Disclaimer, The Ugly Truth and How it was done!
First a disclaimer. The world is full of very good chess players that are titled and spend a lot of time helping others improve in chess. I'm not titled, have never been and most likely will never be (working upwards though). I'm not pretending to be good chess coach or trainer. I'm sharing my journey to show a lot of players that you can improve and at the same time show what I did (right or wrong) to improve.
Setting up the stage for what's to come. I played a lot when I was young. From about when I was 12 up to more or less my 18th birthday I played in the local chess club in my hometown.
It was a small club we did not have anyone over 1800+ most of the time. All playing for fun. The few players that rose above the 1800+ mark were young and in all cases moved to bigger cities at an age when they was around 18-1900.
I reached a bit over 1700 in over the board chess (and probably 1500+ in rapid/blitz) and these numbers came from local playing only. My rating was probably inflated by 100-150 points due to playing the same people (lower rankings) and wining over and over again.
I now know that my general understanding of chess was very low and that my level came mostly from just not making to big blunders against people making a lot more blunders. Endgames=terrible. Strategy = uninterested. My handling of openings was dabbling in a bunch of opening deping of the day of the week and the weather.
I then went on with my life and chess was forgotten more or less for over 35 years with just some spontaneous game with my kids.
Until some 4-5 years ago when I started playing again as science starting recommending chess to keep your mind sharp when, hrmm, one gets "a bit older".

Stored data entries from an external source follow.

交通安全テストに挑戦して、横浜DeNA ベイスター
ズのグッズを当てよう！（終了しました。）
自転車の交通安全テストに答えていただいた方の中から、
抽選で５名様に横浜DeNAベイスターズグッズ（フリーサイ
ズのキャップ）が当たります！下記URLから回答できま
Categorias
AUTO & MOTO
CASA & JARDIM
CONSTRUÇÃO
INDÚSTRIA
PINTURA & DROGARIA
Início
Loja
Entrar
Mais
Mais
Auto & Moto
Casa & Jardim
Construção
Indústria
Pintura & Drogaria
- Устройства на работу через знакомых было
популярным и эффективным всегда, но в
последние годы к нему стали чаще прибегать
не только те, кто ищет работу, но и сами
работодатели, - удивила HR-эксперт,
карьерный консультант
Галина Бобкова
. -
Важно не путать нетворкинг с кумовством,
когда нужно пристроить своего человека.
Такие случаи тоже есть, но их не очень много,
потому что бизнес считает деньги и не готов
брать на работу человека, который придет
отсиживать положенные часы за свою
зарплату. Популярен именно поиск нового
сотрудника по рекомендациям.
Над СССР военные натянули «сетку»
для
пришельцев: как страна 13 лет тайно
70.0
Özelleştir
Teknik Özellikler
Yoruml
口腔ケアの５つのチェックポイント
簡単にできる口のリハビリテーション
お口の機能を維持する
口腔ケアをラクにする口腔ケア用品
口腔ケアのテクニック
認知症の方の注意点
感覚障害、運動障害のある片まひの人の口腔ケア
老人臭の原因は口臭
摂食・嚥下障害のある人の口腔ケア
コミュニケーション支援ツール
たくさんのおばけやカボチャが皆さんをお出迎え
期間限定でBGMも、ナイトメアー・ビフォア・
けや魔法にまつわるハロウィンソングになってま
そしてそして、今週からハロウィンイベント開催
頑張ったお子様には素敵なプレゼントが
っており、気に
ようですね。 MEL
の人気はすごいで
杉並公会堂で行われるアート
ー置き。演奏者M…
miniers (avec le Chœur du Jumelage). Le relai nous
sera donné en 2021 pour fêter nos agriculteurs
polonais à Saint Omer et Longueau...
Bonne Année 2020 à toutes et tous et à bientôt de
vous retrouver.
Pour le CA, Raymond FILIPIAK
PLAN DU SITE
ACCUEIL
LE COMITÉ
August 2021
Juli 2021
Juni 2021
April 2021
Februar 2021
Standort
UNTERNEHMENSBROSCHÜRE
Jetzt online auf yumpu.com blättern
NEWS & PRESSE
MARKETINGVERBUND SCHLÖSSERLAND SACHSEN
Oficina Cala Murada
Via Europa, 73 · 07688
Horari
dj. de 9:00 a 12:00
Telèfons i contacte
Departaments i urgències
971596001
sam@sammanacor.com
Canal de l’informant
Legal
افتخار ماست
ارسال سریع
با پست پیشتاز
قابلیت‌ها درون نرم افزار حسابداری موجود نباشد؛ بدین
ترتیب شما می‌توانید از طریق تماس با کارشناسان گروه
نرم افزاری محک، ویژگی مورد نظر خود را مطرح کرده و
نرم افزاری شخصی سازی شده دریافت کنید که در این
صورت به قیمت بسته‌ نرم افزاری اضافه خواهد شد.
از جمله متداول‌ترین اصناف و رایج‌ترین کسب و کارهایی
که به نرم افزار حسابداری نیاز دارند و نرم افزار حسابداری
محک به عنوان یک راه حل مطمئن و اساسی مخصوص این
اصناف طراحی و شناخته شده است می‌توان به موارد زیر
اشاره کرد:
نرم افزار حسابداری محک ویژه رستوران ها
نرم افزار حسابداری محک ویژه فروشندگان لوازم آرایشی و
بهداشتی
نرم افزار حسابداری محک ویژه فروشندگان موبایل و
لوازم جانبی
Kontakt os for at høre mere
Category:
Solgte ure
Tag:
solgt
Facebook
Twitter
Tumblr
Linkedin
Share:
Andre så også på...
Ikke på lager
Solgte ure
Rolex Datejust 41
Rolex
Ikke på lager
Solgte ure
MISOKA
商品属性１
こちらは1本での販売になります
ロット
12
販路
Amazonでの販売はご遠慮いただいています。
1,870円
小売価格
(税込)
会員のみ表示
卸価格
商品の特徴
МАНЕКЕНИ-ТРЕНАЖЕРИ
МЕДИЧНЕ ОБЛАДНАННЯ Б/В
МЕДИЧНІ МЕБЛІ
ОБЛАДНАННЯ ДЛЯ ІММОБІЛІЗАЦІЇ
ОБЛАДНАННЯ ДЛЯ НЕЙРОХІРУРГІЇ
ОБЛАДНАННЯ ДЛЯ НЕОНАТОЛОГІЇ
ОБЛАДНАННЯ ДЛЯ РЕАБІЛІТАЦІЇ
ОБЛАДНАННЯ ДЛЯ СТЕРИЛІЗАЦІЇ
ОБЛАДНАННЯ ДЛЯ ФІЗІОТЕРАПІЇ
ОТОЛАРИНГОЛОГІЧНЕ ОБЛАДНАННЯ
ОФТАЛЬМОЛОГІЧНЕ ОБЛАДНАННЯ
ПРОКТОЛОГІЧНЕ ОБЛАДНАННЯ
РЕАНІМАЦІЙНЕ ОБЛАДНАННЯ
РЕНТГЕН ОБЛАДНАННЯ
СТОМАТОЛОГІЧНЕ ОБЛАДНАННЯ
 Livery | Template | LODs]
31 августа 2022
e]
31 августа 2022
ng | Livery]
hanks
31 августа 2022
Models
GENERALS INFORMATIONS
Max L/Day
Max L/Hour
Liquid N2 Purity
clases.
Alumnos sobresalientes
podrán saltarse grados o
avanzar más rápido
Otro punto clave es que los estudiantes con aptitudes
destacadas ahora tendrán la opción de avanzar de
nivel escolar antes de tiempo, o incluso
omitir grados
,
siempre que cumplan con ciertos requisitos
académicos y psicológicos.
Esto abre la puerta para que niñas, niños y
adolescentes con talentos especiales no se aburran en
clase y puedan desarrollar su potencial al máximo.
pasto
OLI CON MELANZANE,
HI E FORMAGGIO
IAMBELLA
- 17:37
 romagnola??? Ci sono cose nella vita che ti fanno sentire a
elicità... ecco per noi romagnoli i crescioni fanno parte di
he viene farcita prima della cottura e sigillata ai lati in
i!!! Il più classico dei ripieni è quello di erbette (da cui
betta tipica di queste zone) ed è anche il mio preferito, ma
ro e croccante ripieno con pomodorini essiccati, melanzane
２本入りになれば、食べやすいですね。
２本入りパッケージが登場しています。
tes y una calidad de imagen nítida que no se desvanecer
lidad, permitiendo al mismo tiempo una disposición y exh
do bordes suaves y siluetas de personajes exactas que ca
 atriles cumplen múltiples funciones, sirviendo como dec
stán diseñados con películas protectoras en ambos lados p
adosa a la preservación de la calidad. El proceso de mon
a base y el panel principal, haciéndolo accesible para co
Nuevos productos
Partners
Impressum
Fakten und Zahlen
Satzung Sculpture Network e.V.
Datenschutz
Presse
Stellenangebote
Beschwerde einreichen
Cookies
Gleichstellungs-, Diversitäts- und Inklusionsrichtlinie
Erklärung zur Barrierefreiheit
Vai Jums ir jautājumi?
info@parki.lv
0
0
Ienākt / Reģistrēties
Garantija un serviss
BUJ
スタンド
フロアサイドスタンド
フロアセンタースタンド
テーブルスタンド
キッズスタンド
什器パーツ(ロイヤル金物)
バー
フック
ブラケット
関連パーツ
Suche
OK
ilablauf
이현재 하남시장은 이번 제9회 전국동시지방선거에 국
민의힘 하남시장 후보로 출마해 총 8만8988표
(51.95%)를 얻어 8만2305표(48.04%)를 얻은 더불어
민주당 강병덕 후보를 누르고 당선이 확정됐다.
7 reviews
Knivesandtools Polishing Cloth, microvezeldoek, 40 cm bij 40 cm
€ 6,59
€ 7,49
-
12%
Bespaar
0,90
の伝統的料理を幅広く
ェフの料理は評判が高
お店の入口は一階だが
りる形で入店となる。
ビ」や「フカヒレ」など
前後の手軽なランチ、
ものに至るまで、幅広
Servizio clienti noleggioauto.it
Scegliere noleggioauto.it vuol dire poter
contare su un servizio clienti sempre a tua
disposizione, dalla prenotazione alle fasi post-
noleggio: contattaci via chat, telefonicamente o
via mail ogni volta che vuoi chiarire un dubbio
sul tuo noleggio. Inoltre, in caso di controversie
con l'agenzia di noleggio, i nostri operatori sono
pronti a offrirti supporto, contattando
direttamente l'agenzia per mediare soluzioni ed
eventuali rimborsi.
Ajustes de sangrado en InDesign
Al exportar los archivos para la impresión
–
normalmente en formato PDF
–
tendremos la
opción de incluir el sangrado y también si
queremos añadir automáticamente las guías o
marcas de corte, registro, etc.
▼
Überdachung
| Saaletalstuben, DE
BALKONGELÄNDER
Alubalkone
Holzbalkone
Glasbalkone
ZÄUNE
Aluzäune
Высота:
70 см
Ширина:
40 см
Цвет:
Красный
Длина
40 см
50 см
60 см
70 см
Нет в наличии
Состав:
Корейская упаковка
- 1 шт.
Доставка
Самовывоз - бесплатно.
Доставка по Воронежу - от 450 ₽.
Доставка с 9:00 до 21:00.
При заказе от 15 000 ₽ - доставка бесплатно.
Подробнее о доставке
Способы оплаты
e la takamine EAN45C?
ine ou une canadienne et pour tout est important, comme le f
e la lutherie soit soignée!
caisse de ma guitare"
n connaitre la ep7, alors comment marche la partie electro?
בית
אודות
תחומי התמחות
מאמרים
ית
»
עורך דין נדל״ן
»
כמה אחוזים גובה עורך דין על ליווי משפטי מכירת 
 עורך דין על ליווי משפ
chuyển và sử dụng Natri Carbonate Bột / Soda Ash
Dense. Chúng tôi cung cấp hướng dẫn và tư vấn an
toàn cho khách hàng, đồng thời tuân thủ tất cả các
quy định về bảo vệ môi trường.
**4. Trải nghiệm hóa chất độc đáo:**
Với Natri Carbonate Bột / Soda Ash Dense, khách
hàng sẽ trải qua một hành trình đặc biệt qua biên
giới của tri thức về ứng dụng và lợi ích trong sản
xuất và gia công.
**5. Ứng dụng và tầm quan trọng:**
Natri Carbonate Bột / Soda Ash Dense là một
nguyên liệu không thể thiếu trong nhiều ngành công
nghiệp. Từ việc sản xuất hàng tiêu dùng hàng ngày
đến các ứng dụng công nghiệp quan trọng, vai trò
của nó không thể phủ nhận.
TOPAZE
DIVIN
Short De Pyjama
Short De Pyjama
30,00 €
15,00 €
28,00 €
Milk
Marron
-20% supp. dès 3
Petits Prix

I purchased komodo from chessbase and started to play (loose) repeatedly in all possible ways. I also found my way to chess.com and all the amazing streams of chess games and competitions and found chess becoming increasingly fun again!
Finally I started trying my luck at playing 5minutes blitz and rose from whatever elo chess.com gives you when you start out, up to a bit over 1500. I then sank down into the 1400+ again and things did not look good.